Problem: Suppose that $$f:\mathbb{R}\rightarrow\mathbb{R}$$ is continuous. Furthermore, suppose that the right derivative exists everywhere and is bounded, i.e., $|f'_{+}|<M$. (or suppose that the left derivative exists everywhere and is bounded). Then $f$ is Lipschitz continuous.
I tried to prove this by all I managed to show is that $f$ is locally Lipschitz continuous.
My Attempt: From the definition of the right derivative we have
\begin{align}
|f'_{+}(x)| =\left|\lim_{h\rightarrow0^+} \frac{f(x+h)-f(x)}{h}\right|\leq M
\end{align}
Fix $\epsilon>0$. Then from the above we know that there exists $h>0$ such that for all $h'<h$ we have
\begin{align}
\left| \frac{f(x+h')-f(x)}{h'}\right|\leq M+\epsilon
\end{align}
It follows that for all $y\in\mathbb{R}$ such that $|y-x|<h$ we have
\begin{align}
\left| \frac{f(y)-f(x)}{y-x}\right|\leq M+\epsilon
\end{align}
So this shows that $f$ is locally Lipschitz continuous.

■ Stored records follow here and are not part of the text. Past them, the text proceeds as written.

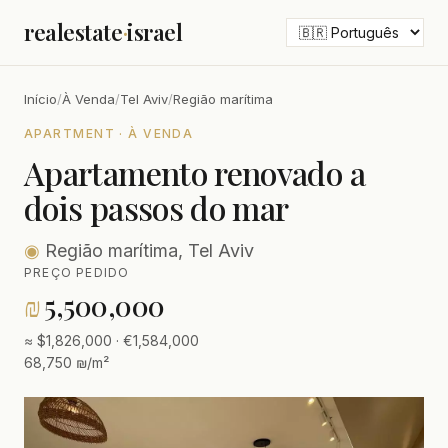
realestate
·
israel
Início
/
À Venda
/
Tel Aviv
/
Região marítima
APARTMENT · À VENDA
Apartamento renovado a
dois passos do mar
◉
Região marítima, Tel Aviv
PREÇO PEDIDO
₪
5,500,000
≈ $1,826,000 · €1,584,000
68,750 ₪/m²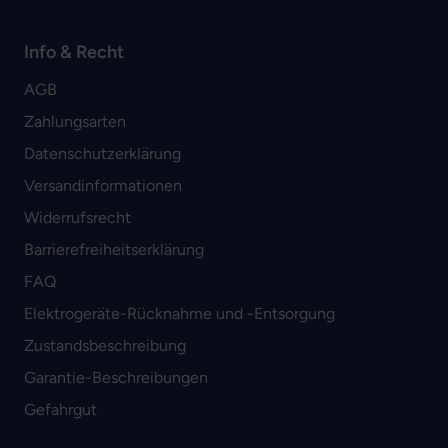
Info & Recht
AGB
Zahlungsarten
Datenschutzerklärung
Versandinformationen
Widerrufsrecht
Barrierefreiheitserklärung
FAQ
Elektrogeräte-Rücknahme und -Entsorgung
Zustandsbeschreibung
Garantie-Beschreibungen
Gefahrgut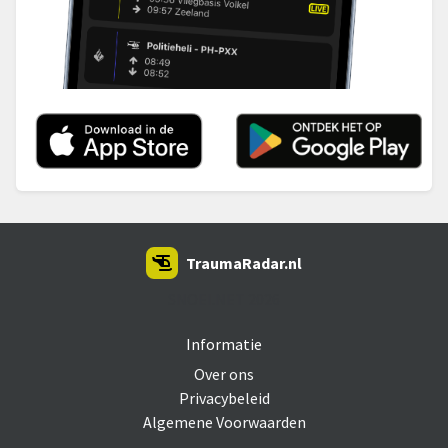
TraumaRadar.nl
SNOEI.NET 2026
Informatie
Over ons
Privacybeleid
Algemene Voorwaarden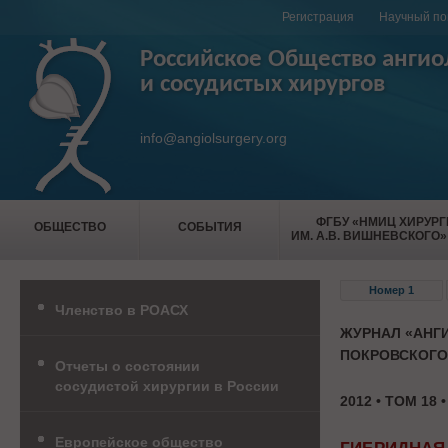
Регистрация
Научный по
Российское Общество ангио
и сосудистых хирургов
info@angiolsurgery.org
ФГБУ «НМИЦ ХИРУР
ОБЩЕСТВО
СОБЫТИЯ
ИМ. А.В. ВИШНЕВСКОГО»
Номер 1
Членство в РОАСХ
ЖУРНАЛ «АНГИ
ПОКРОВСКОГО
Отчеты о состоянии
сосудистой хирургии в России
2012 • ТОМ 18 
Европейское общество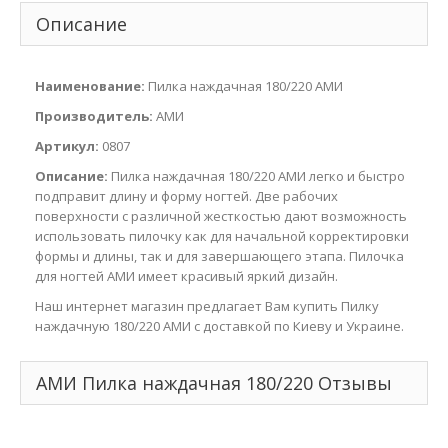
Описание
Наименование:
Пилка наждачная 180/220 АМИ
Производитель:
АМИ
Артикул:
0807
Описание:
Пилка наждачная 180/220 АМИ легко и быстро
подправит длину и форму ногтей. Две рабочих
поверхности с различной жесткостью дают возможность
использовать пилочку как для начальной корректировки
формы и длины, так и для завершающего этапа. Пилочка
для ногтей АМИ имеет красивый яркий дизайн.
Наш интернет магазин предлагает Вам купить Пилку
наждачную 180/220 АМИ с доставкой по Киеву и Украине.
АМИ Пилка наждачная 180/220 Отзывы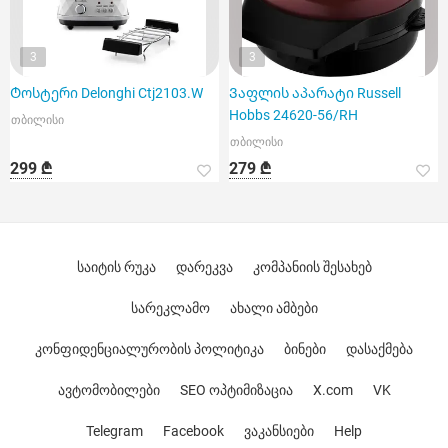
3
3
Ტოსტერი Delonghi Ctj2103.W
Ვაფლის აპარატი Russell
Hobbs 24620-56/RH
თბილისი
თბილისი
299 ₾
279 ₾
საიტის რუკა
დარეკვა
კომპანიის შესახებ
სარეკლამო
ახალი ამბები
კონფიდენციალურობის პოლიტიკა
ბინები
დასაქმება
ავტომობილები
SEO ოპტიმიზაცია
X.com
VK
Telegram
Facebook
ვაკანსიები
Help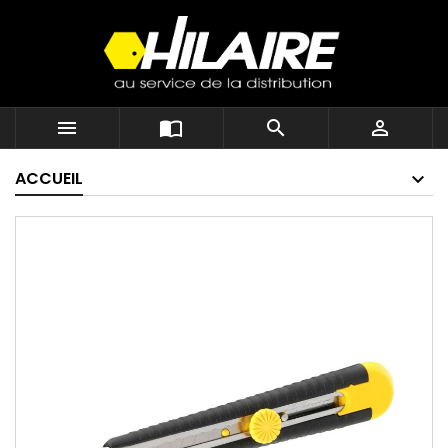




ACCUEIL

But I cannot see how to extend this approach to the whole domain.
Further context: I am self-studying Royden and a similar result appears in the chapter on absolutely continuous functions (Chapter 5 in 3rd edition) as an exercise and I was not able to crack it either.
Best Answer
Consider $g(x)=f(x)+Mx$; continuous, right differentiable and $g_{+}'(x)>0$. But now for a fixed $x$ there is $h_x>0$ st for $y\in (x, x+h_x)$ we have $g(y)>g(x)$ so $g$ is locally increasing (from the right); a standard argument implies that $g$ is (non necesarily strictly) increasing on the real line
(assume $y>x, g(y) < g(x)$; let $w=\inf_{z\in [x,y]}g(z) < g(x)$; by the above $x \ne w$ and then $g(x)<g(w-\epsilon)$ so $g(x)=g(w)$ but by definition of $w$, there is $z_n \to w,z_n >w, g(z_n)<g(x)=g(w)$ contradicting the existence of $h_w$ above)
So $f(x)+Mx \le f(y)+My, y>x$ so $f(x)-f(y) \le M(y-x)$
Consider $h(x)=f(x)-Mx$; the same reasoning shows that one is (not necessarily strictly) decreasing on the real line, so $f(x)-Mx \ge f(y)-My, y>x$ so $f(y)-f(x) \le M(y-x)$
Together the two inequalities show $|f(x)-f(y)| \le M|x-y|$